Remote assist features will allow an expert at one location to monitor and guide an employee that can be thousands of miles away, improving quality and training. While we’ve discussed these features for some time, we’ve finally entered an area where we have a range of technology options, from smartphones to virtual reality headsets, that are cost-effective and high-performance. Given the labor shortage, organizations are more likely to embrace these new solutions.
Maheshwari said, “There was a time when an operator carried sheets of paper in one hand and a walkie-talkie in the other to perform plant inspections, capture data readings, and pictures.” Honeywell discussed how its technology could assist its customers with automatic data capture and health monitoring equipment. One significant advancement is the creation and availability of digital models for various scenarios (called digital twins) and software such as Honeywell Forge Enterprise Performance Management (EPM) applications. “We’re also using these technologies to document tribal knowledge.” Maheshwari said.
Honeywell can codify these learnings using AI models, but that doesn’t mean a company can eliminate employees from the process. Organizations still need to check to ensure the models are working as planned. According to Maheshwari, the first step is understanding the knowledge gaps within an organization. The traditional way of understanding the knowledge gap was by asking people to fill out forms and answer questions. He said, “Today, we have access to technology to understand how someone acts on alarms and events. We can do this automatically without needing someone to monitor an individual constantly. It’s using technology to develop the person’s skills instead of penalizing the individual for errors.”
AI to the rescue
This information helps companies form specialized training and development. Remote assistance technologies can provide employees with just-in-time knowledge requirements. AI models support the process by predicting potential equipment failures and guiding employees on what may go wrong. Maheshwari said, “It’s about understanding the gaps, making a plan, delivering the plan, and supporting employees as they do the job. Technology will become like a copilot.”

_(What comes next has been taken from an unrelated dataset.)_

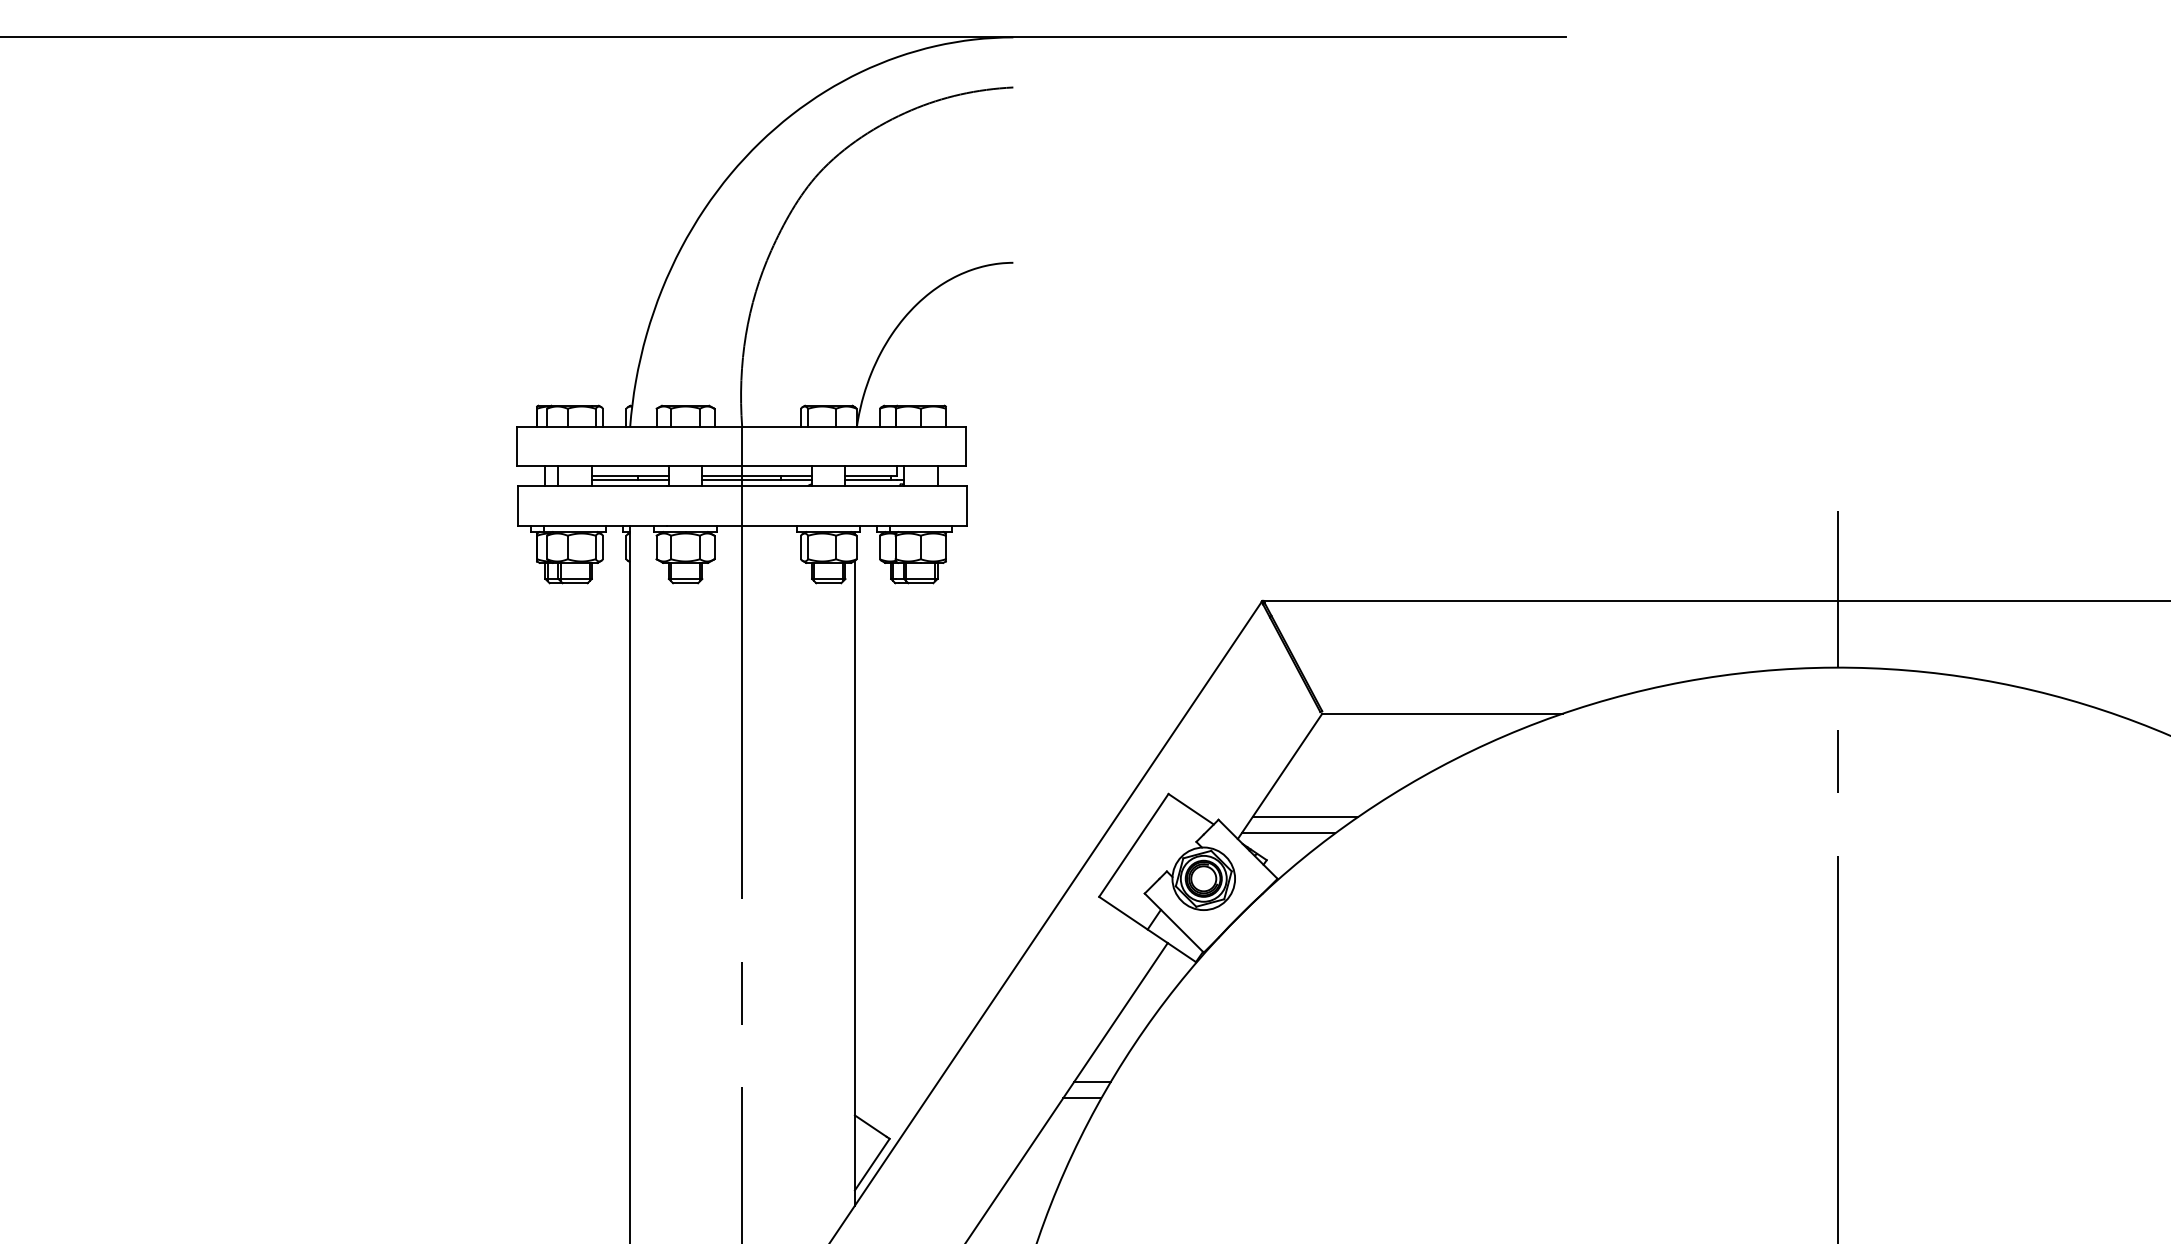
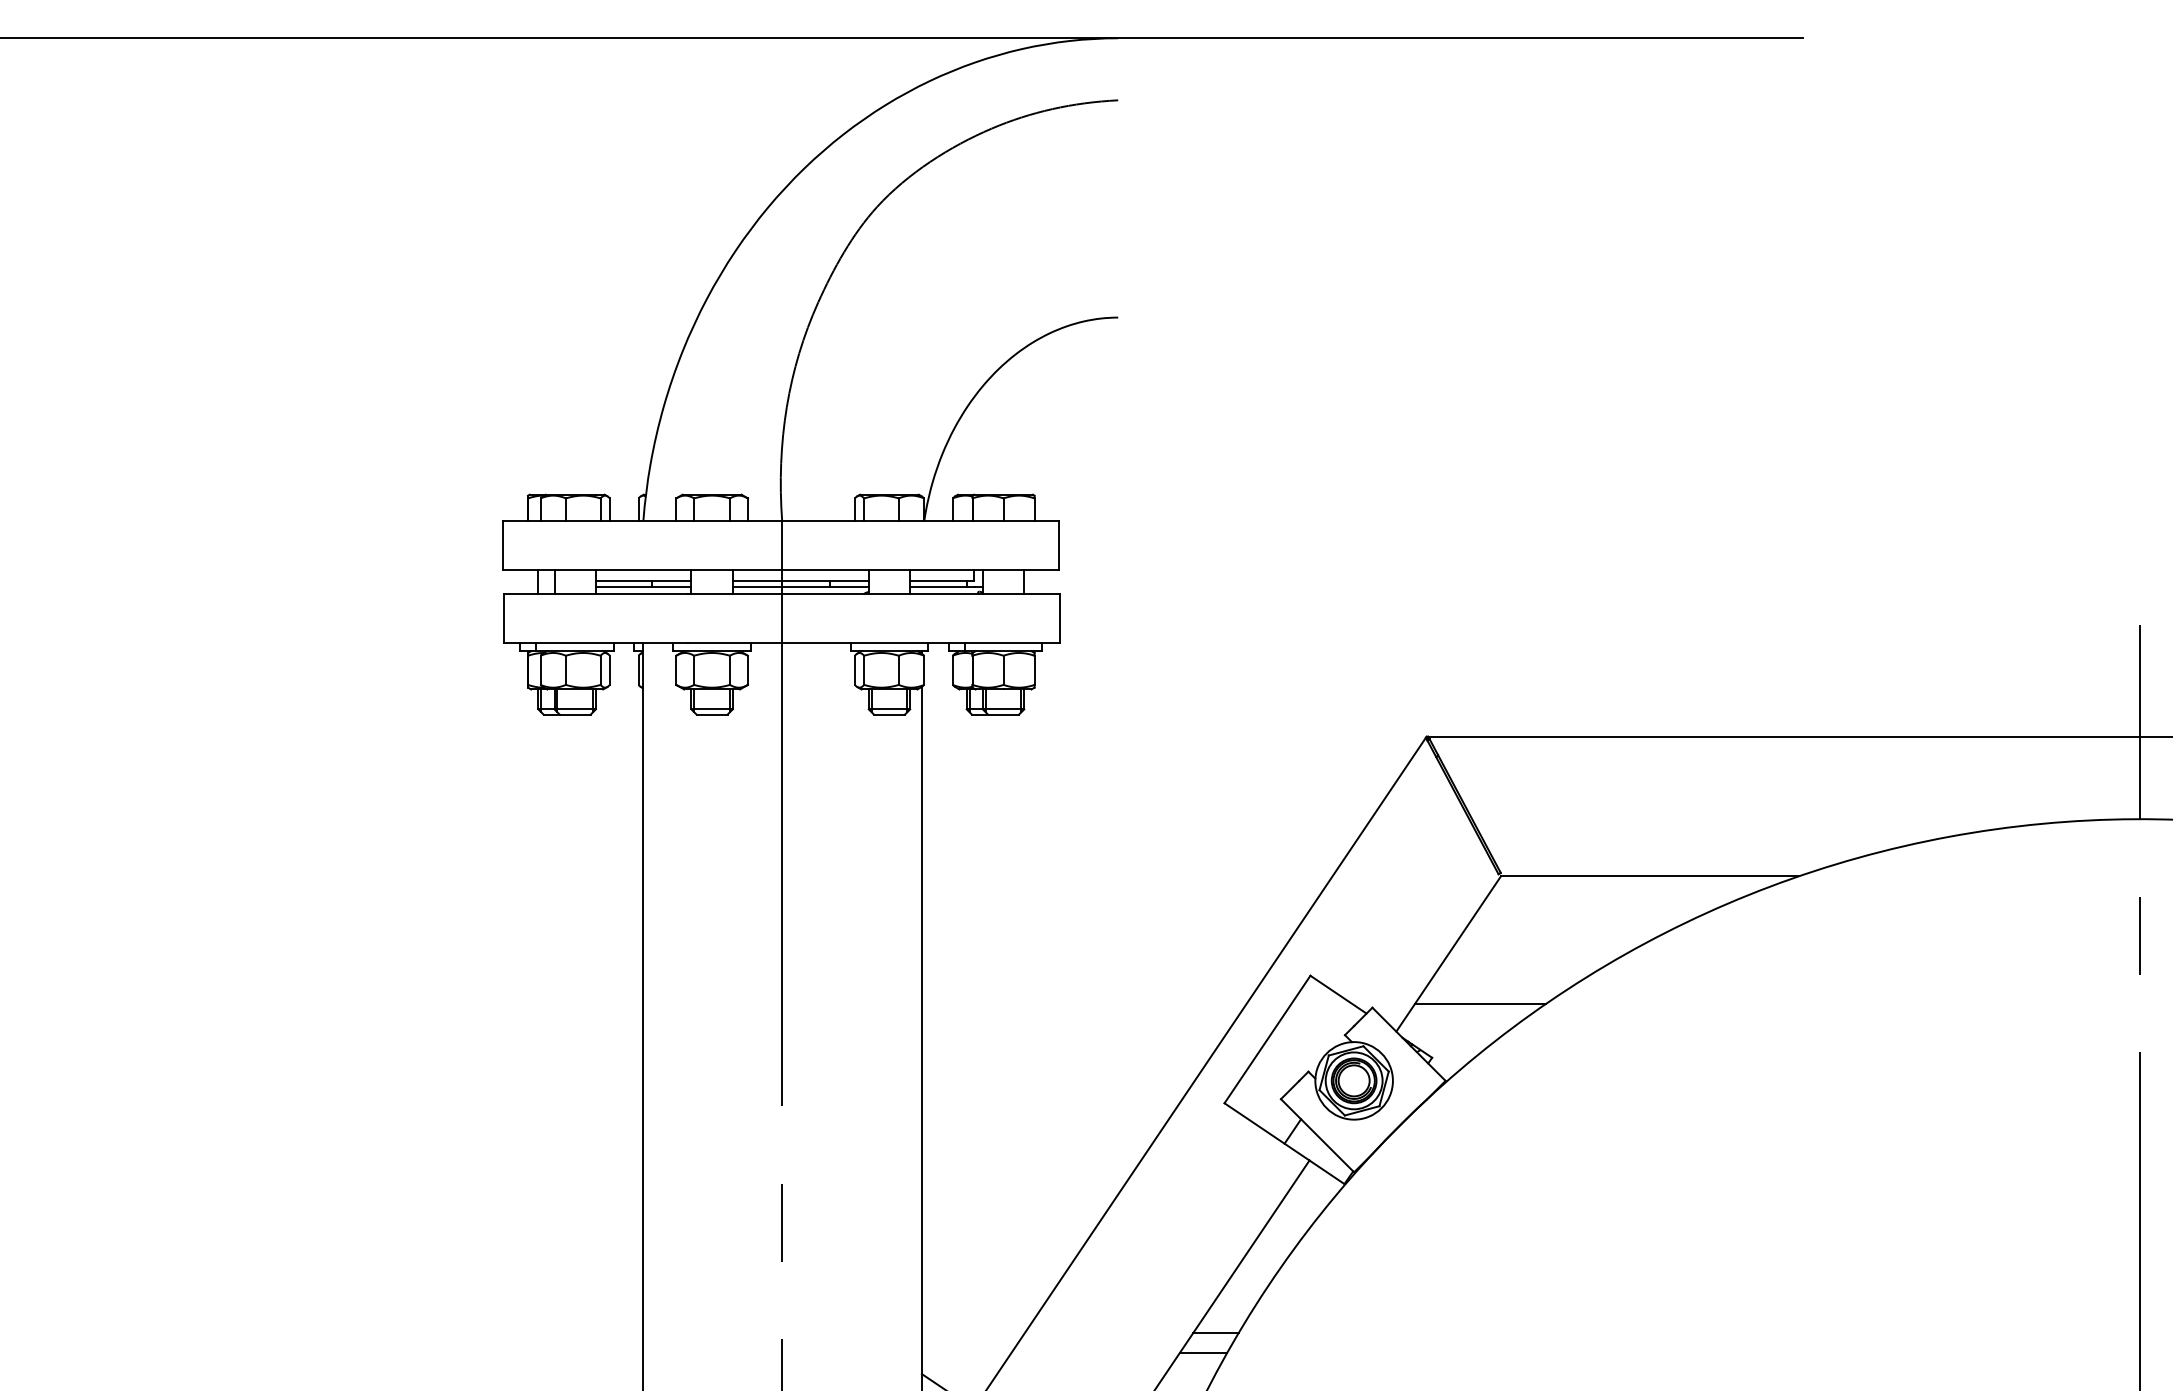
line: (1288, 833) -> (1459, 1024), removed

The copilot analogy is good because it highlights that technology can assist instead of replacing the worker. We’re in a dynamic, transitioning marketplace where organizations need to embrace technologies to fill the gaps. However, we must understand the boundaries of what technologies can and cannot do. AI is extremely powerful, but it’s not at a developmental state where we can simply set it and forget it. AI isn’t like the magic button that you press, and it does everything. Assistive is the first critical step, and it adds tremendous value.
Maheshwari closed our interview by saying, “We view our technology as enhancing an individual’s value by making them more competent and skilled through technology. We’re not trying to replace them. It helps humans be safer, more productive, and more efficient so that we can do the bigger things.” Three items became clear from my discussion with Honeywell and its customers. First, there’s a genuine desire to avoid impending doom or labor shortages. Second, education is strongly needed to bridge the skills gap and improve safety. Third, we can leverage AI and other technologies to increase safety and efficiency. It’s good to see industrial specialists, such as Honeywell, focusing on this problem.